Stan zaśmiecenia miasta był różny
W sobotę 7 maja odbyło się wielkie sprzątanie Oleśnicy inicjatywa ta wyszła od kilku osób, a potem przybrała formę coś na kształt ruchu społecznego. Wszyscy chętni, którzy dobrowolnie i bez finansowania ze strony władz miasta czy jakichkolwiek innych instytucji chcieli posprzątać Oleśnicę zebrali się w sobotę rano na rynku, a potem po kolei przemierzali kolejne parcele miasta. Ogólna konkluzja była niezbyt pozytywna. A to dlatego, że w bardzo wielu miejscach Oleśnicy znajdowało się mnóstwo śmieci. Były co prawda takie rejony, które były bardziej zadbane, ale nie wszędzie tak było. Na pewno poszczególne części miasta znacznie różniły się od siebie pod tym kątem?

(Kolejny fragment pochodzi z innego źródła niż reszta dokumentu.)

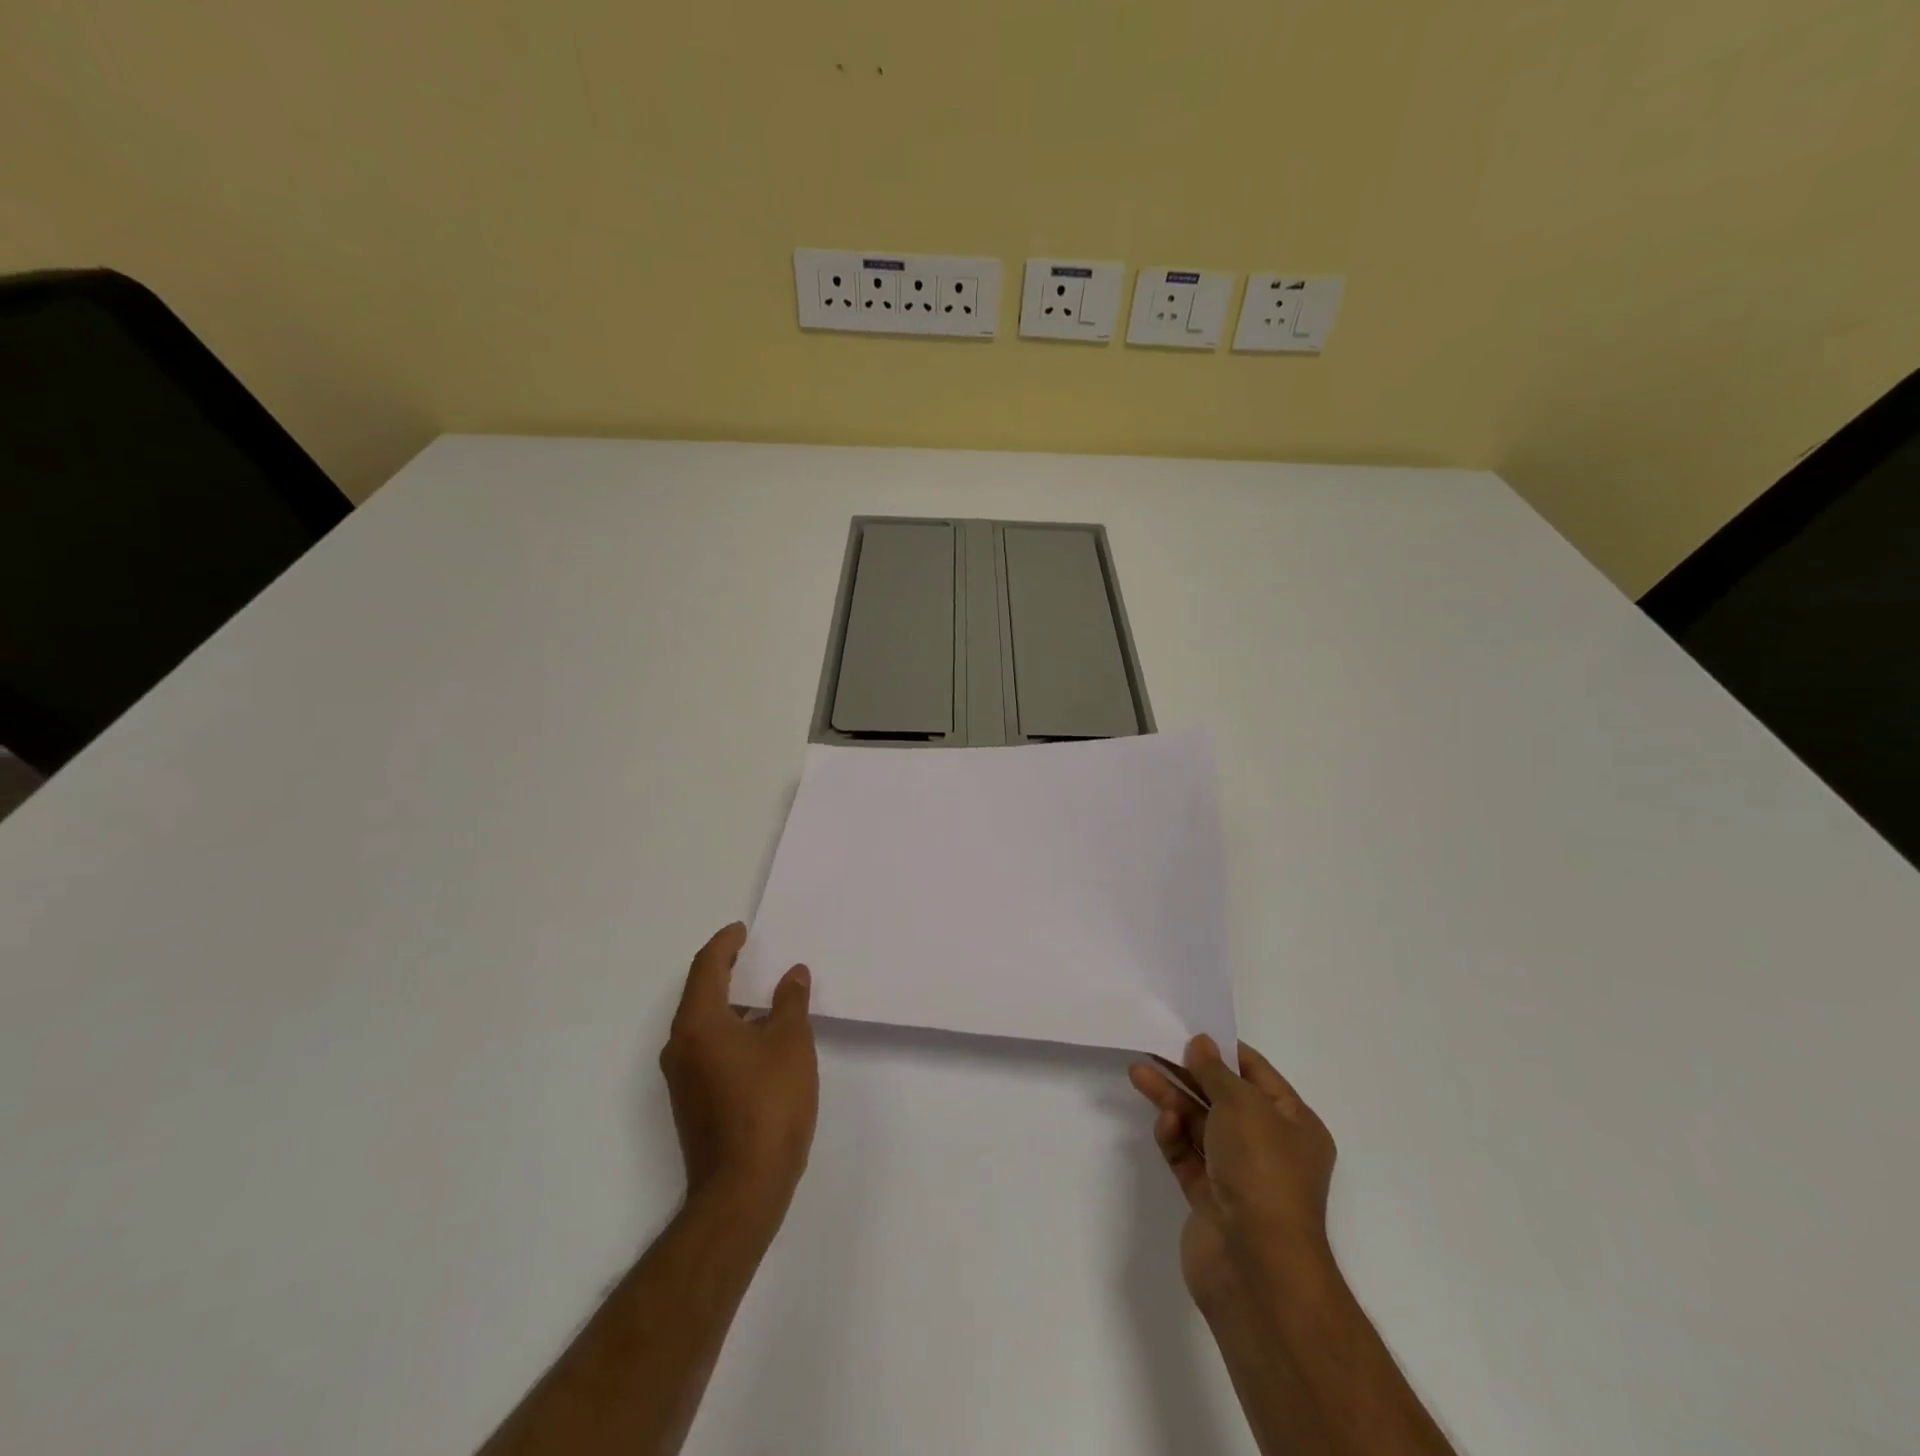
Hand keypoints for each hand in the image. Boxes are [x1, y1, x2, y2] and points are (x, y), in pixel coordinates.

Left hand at [659, 923, 817, 1233]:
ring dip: (730, 1004)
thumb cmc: (768, 1104)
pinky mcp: (691, 1102)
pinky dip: (729, 1031)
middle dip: (725, 970)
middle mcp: (680, 1046)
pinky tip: (760, 1040)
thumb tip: (791, 974)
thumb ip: (790, 1002)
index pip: (706, 967)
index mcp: (698, 1024)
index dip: (724, 944)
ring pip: (703, 1024)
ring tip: (763, 996)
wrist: (742, 1189)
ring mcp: (682, 1078)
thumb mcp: (790, 1043)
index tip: (742, 930)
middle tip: (752, 955)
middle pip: (700, 994)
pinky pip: (707, 1048)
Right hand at [1129, 1036, 1337, 1316]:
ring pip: (1200, 1126)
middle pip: (1223, 1098)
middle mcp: (1270, 1148)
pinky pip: (1188, 1157)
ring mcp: (1239, 1176)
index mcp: (1295, 1124)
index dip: (1224, 1051)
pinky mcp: (1210, 1200)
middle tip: (1154, 1049)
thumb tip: (1201, 1044)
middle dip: (1188, 1073)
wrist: (1257, 1267)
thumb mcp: (1242, 1105)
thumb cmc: (1262, 1171)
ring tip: (1139, 1073)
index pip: (1257, 1074)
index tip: (1190, 1032)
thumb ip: (1216, 1071)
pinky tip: (1163, 1124)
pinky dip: (1174, 1138)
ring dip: (1172, 1099)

Gdzie było czysto, a gdzie brudno?
Park Książąt Oleśnickich to było jedno z tych miejsc, gdzie znajdowało się najmniej śmieci. Nie znaczy to oczywiście, że odpadów w ogóle nie było. Były, ale na pewno występowały o wiele bardziej sporadycznie niż w innych częściach miasta. Generalnie to po posprzątaniu Parku mogłaby nim przejść zagraniczna delegacja, złożona z dostojnych gości i nie byłoby wstydu.
Zupełnie inaczej zaprezentowało się miejsce piknikowe. Tutaj można powiedzieć, że śmieć znajdował się na śmieciu. Niestety prawda jest taka, że mieszkańcy Oleśnicy często sygnalizują o przebywających w tym miejscu imprezowiczach. Jak widać wielu z nich nie potrafi zachować elementarnej kultury i jedyne na co ich stać, to pozostawienie po sobie całej sterty odpadów. Na szczęście i tutaj dzielni oleśniczanie wykazali się pełną skutecznością. Dodatkowo zjedli posiłek z pracownikami strefy piknikowej.
Jednakże najwięcej pracy ochotnicy mieli przy ulicach Przemysłowej oraz Moniuszki. Te dwie ulice były bardzo zanieczyszczone i chyba jest to najmniej chlubna część miasta jeśli chodzi o kwestię zachowania czystości i utrzymania porządku. Łącznie uczestnicy zebrali 35 worków na śmieci. W akcję byli zaangażowani mieszkańcy Oleśnicy, Polacy, Ukraińcy oraz inni.